The editor of Downcodes learned that the NVIDIA research team has made a major breakthrough in the field of robot control. The neural network system HOVER developed by it has achieved efficient control of humanoid robots with extremely low parameters, and its performance exceeds that of specially designed control systems. The HOVER system can handle complex robot motion control with only 1.5 million parameters, which is in sharp contrast to large language models that often have hundreds of billions of parameters, reflecting its exquisite design.
This HOVER system, which requires only 1.5 million parameters, can handle complex robot motion control. In contrast, common large language models often require hundreds of billions of parameters. This amazing parameter efficiency highlights the sophistication of the system design.
HOVER's training is conducted in NVIDIA's Isaac simulation environment, which can accelerate the robot's movements 10,000 times. Nvidia researcher Jim Fan revealed that this means that a year's training in the virtual space can be completed in only 50 minutes of computing on a GPU.
A highlight of the system is its excellent adaptability. It can be directly transferred from a simulation environment to a real robot without additional tuning, and supports multiple input methods: head and hand movements can be tracked through XR devices such as Apple Vision Pro, and full-body position data can be obtained through motion capture or RGB cameras. , joint angles are collected through the exoskeleton, and can even be controlled using a standard gamepad.
Even more surprising, HOVER performed better on every control method than systems developed specifically for a single input method. Lead author Tairan He speculates that this may stem from the system's deep understanding of physical concepts such as balance and precise limb control, allowing it to transfer knowledge between different control methods.

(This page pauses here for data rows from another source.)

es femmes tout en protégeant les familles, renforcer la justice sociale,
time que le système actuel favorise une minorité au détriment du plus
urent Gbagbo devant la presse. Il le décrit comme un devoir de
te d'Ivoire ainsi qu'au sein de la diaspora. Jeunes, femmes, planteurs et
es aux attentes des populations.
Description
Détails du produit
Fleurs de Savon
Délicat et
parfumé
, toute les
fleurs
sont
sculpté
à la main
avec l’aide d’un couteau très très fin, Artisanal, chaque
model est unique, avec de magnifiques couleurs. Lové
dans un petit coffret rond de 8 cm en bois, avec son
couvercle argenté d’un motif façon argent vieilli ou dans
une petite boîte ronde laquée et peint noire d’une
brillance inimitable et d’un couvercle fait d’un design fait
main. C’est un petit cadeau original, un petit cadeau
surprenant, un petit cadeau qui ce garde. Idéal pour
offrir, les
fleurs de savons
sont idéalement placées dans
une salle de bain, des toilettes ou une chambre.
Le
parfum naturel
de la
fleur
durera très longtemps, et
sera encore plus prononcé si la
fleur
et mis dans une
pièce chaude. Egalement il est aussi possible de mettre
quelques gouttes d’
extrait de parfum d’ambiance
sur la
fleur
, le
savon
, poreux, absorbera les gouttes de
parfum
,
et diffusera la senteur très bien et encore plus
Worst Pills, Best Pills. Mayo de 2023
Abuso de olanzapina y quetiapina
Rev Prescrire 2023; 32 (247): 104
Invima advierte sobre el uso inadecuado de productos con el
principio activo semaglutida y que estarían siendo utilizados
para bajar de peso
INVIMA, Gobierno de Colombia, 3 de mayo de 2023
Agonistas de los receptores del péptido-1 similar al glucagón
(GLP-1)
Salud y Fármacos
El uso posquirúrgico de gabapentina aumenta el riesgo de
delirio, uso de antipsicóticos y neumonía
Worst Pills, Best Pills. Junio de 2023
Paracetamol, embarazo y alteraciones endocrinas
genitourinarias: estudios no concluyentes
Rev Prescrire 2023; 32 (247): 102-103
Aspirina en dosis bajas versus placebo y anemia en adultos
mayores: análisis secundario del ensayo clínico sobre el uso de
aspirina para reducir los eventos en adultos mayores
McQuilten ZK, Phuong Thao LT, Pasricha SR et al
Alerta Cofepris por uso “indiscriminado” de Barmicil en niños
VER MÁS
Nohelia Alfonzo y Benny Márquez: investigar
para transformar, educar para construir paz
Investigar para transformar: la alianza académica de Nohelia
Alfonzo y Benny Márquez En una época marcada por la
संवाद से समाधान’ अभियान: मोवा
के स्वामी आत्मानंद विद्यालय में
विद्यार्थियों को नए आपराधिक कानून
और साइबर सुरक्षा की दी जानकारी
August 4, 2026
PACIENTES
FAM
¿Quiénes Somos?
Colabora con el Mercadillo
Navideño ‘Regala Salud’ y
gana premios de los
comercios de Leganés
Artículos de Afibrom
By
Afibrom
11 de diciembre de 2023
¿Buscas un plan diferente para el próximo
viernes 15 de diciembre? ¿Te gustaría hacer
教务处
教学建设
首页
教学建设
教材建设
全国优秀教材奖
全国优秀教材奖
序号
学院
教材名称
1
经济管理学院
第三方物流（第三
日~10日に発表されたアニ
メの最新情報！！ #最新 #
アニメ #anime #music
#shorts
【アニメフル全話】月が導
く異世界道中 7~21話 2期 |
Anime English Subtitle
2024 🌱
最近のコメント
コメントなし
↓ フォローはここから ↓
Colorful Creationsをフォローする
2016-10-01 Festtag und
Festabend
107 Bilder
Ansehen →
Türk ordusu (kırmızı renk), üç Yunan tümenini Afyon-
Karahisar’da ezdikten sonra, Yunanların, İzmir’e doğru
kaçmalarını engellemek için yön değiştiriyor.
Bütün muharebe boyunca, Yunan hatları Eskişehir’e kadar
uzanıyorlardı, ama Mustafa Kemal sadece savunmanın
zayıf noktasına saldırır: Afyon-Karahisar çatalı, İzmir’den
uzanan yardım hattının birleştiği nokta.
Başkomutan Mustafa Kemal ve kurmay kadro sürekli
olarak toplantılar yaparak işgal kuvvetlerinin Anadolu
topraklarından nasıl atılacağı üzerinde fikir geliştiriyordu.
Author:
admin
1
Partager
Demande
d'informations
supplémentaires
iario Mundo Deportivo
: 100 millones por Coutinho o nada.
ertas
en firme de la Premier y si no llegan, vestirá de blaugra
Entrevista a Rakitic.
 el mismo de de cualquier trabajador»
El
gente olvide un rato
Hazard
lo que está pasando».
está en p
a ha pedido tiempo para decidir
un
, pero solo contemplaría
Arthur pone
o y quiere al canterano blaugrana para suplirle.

The system is developed based on the open source H2O & OmniH2O project and can control any humanoid robot that can run in the Isaac simulator. Currently, NVIDIA has disclosed examples and code on GitHub, bringing new possibilities to the field of robotics research and development.
The breakthrough progress of NVIDIA's HOVER system demonstrates the huge potential of artificial intelligence in the field of robot control. Its efficiency, adaptability and ease of use have opened up new directions for future robot research and applications. The editor of Downcodes believes that this will promote the maturity and popularization of robotics technology faster.